How good you are at boundaries is hugely impacted by your environment growing up.
Think about it for a moment.
• Were healthy boundaries role-modelled to you?
• What methods did adults in your house use to put boundaries in place? E.g. tantrums, crying, violence, shouting or talking issues over, or a mix?
• How have you put boundaries in place as an adult?
• Have you employed some of the tactics you saw modelled to you?
• How well have they worked?
So many people come to us and say: “Help!

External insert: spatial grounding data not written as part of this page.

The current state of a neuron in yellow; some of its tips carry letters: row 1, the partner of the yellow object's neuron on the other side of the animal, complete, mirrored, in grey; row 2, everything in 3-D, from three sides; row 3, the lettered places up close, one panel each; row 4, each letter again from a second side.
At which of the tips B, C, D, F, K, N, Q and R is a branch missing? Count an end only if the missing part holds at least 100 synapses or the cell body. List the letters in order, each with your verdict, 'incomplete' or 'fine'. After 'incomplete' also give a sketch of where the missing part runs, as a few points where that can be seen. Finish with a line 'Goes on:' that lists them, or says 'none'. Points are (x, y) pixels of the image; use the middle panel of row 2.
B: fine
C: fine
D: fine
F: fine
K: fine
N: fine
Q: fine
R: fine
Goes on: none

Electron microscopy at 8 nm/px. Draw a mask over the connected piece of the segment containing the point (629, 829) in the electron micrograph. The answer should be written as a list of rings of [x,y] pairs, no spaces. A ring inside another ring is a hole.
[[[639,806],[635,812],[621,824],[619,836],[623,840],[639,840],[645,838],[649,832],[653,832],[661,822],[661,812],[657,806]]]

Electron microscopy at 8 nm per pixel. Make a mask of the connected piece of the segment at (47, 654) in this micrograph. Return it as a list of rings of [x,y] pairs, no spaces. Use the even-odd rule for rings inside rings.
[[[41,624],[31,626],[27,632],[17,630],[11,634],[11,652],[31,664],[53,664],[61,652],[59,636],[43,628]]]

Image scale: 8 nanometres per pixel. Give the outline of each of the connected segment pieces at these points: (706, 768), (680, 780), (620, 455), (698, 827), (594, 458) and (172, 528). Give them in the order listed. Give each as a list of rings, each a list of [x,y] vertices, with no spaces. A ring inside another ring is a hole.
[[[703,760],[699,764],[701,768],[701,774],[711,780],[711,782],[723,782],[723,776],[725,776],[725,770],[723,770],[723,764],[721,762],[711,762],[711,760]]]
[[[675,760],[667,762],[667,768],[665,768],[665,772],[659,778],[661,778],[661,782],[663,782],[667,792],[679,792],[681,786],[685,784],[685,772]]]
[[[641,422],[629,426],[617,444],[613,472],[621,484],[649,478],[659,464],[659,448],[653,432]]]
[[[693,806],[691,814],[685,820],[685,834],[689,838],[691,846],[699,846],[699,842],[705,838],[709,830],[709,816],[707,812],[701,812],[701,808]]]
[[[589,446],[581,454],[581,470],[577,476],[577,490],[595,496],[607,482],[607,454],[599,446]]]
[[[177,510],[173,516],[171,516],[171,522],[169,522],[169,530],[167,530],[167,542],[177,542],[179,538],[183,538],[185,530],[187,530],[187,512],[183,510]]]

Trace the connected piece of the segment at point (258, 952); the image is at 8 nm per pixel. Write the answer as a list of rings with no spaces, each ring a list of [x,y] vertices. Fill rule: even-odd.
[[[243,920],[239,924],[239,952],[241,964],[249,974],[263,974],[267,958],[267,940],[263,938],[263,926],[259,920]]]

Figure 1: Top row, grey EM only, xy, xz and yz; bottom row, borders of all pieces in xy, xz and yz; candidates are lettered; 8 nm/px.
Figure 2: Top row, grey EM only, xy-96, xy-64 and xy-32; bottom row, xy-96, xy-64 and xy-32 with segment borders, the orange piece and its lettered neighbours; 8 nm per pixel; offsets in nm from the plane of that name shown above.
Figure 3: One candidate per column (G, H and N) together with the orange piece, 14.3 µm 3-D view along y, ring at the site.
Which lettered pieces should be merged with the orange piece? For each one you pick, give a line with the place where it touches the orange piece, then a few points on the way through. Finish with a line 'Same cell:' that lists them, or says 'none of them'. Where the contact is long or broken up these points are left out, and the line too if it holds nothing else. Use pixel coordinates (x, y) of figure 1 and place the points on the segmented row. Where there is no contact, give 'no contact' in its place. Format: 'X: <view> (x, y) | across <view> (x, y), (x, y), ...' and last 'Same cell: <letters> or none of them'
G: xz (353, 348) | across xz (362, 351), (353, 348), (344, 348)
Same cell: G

I am useless at boundaries, please help!”
Here is a useful pocket guide:
1) Get clear on the boundary you need – This can be the hardest part, to realise you need to set a boundary in the first place. Once you know, get clear about the DETAILS of the boundary. The clearer you are, the clearer you will communicate it.
2) Communicate your needs clearly – Yes, this means a conversation. For some, a conversation can feel scary, but to set a clear boundary it is necessary. This is best done when we are not in an emotional state or overly triggered.
3) Explain why it is important and if you need to, set consequences – This step helps the other person to understand your reasons for the request. You are not just saying “be home by midnight!”, you are saying “Please be home by midnight. When you come home later, I really worry about you and I don’t sleep well.”
If you need a stronger boundary with a consequence, think carefully about the consequence first, so it is reasonable and implementable.